--- Exercise instructions ---
Find every line in the entries below that contains the string "trường", and copy each of those lines. Matching is case-sensitive.

# # #

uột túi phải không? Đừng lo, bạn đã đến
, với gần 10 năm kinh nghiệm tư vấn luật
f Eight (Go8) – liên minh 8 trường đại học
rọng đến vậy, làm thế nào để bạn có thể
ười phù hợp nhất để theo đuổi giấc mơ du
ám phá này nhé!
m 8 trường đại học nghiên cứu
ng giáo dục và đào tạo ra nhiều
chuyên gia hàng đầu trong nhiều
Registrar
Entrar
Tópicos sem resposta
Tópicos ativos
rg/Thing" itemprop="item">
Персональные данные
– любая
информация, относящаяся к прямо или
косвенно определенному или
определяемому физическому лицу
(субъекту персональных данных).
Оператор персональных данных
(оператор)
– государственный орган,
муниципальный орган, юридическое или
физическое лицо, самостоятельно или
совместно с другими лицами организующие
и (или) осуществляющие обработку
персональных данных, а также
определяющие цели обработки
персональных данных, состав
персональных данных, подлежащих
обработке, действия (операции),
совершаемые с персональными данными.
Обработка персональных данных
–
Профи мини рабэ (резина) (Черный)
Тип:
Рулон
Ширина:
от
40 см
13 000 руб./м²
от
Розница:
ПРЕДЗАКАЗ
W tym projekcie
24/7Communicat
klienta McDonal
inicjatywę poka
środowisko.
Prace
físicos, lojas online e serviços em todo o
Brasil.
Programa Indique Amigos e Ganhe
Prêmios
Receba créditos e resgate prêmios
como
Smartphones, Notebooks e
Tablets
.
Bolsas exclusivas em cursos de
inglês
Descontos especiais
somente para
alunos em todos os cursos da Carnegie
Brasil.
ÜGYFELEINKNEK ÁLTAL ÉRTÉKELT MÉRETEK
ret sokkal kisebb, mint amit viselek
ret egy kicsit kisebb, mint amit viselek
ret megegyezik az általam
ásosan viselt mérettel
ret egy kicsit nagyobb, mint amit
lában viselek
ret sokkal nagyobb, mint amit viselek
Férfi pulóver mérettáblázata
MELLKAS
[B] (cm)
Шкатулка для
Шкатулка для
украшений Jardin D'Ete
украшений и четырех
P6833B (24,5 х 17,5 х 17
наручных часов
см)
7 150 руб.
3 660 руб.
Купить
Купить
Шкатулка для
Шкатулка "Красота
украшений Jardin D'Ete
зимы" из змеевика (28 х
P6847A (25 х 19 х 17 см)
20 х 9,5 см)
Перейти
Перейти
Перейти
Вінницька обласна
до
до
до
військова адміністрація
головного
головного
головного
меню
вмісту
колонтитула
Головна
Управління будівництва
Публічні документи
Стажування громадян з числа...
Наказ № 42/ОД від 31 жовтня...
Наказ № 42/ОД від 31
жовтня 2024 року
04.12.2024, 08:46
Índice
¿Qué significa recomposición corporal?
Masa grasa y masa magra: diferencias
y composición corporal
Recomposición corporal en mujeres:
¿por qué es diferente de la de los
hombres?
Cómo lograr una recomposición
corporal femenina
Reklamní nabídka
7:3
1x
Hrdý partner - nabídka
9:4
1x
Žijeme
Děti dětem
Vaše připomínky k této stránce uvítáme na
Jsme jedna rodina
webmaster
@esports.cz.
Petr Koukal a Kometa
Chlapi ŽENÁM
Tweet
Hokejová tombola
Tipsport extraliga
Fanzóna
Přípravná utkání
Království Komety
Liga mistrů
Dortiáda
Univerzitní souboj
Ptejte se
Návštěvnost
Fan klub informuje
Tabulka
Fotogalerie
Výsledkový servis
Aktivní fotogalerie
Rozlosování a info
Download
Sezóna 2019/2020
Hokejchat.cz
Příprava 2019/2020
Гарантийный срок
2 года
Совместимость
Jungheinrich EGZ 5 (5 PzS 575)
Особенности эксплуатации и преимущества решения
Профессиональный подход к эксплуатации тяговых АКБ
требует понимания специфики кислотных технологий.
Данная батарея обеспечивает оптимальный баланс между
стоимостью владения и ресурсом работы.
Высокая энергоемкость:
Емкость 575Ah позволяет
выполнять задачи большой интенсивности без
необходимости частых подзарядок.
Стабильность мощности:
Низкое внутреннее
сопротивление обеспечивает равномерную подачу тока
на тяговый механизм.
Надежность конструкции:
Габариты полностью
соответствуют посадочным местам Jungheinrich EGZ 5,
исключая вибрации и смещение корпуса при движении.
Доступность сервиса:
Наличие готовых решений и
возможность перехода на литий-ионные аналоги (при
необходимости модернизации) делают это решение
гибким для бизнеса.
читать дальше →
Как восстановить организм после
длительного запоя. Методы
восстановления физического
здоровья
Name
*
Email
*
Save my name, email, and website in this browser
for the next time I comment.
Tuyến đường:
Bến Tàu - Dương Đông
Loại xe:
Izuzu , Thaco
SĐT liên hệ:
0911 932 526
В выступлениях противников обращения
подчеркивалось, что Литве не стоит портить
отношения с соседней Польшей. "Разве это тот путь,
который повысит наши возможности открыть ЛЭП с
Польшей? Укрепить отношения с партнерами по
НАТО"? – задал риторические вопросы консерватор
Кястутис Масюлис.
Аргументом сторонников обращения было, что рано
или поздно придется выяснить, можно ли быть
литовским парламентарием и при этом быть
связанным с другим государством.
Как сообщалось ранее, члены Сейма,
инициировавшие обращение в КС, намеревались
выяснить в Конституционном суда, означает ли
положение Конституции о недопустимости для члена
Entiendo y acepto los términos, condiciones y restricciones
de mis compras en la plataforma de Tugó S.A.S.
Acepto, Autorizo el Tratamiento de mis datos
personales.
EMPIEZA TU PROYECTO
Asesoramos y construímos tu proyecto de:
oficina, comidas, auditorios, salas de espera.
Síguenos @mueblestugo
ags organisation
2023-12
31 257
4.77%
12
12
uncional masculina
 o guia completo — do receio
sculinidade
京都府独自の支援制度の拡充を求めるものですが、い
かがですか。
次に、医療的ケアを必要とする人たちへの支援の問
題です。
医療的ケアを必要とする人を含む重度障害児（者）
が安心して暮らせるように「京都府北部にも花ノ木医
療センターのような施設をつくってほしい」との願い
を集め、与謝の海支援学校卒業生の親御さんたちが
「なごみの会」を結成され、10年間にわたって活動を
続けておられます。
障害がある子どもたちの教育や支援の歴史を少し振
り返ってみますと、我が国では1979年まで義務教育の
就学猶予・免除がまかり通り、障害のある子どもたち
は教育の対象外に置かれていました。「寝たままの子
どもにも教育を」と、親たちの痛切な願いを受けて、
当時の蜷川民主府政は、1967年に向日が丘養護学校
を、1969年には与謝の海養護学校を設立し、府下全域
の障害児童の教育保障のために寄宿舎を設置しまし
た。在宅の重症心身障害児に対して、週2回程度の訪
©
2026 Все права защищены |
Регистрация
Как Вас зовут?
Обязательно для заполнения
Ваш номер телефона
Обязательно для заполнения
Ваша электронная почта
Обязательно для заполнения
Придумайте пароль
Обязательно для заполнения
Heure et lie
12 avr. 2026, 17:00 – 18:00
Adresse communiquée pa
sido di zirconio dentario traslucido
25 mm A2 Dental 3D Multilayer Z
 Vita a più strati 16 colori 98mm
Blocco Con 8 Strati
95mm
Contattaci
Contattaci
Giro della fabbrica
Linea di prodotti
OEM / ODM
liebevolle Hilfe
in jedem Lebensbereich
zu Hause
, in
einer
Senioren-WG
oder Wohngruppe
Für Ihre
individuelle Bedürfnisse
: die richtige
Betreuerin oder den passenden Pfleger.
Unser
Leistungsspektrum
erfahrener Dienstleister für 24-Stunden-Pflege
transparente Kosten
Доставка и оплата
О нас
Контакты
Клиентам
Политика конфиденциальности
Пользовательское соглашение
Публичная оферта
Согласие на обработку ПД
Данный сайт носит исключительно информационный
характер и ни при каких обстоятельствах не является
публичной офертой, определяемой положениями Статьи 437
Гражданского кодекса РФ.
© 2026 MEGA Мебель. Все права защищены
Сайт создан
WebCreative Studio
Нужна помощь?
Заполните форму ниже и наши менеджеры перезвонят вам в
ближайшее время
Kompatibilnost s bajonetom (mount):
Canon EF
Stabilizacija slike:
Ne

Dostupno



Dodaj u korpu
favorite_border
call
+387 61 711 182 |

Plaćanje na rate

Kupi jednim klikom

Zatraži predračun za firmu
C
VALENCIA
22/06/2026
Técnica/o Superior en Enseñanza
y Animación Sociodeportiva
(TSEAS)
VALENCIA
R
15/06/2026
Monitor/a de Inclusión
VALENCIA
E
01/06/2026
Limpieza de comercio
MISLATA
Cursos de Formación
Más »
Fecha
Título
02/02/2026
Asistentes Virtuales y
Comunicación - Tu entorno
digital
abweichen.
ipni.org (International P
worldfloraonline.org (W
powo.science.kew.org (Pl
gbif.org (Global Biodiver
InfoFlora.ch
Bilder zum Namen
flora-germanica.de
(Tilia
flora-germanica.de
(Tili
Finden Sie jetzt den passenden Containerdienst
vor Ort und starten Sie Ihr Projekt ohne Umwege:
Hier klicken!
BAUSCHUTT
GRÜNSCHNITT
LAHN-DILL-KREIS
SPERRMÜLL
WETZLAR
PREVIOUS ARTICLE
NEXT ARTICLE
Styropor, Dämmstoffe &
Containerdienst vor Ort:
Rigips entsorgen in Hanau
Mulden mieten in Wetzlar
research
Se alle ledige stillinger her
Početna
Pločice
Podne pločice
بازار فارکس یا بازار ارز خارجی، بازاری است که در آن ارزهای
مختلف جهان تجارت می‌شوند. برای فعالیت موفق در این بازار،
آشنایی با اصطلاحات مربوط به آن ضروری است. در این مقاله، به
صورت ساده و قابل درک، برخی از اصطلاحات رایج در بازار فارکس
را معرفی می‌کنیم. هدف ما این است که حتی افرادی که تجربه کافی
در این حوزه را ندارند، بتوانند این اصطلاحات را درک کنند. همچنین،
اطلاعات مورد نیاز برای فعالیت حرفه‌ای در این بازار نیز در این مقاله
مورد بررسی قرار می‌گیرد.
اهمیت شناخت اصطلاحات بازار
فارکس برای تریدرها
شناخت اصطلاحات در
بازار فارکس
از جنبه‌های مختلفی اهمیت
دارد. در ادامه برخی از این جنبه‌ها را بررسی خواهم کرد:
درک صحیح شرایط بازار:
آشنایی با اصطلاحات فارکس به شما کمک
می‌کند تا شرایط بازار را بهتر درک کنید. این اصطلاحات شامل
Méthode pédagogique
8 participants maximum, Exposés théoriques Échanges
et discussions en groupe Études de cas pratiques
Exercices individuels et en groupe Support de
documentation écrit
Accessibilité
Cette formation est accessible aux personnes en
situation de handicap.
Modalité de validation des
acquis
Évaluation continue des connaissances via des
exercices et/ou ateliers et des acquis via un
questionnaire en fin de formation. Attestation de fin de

# # #

--- Solution to the exercise ---
f Eight (Go8) – liên minh 8 trường đại học
m 8 trường đại học nghiên cứu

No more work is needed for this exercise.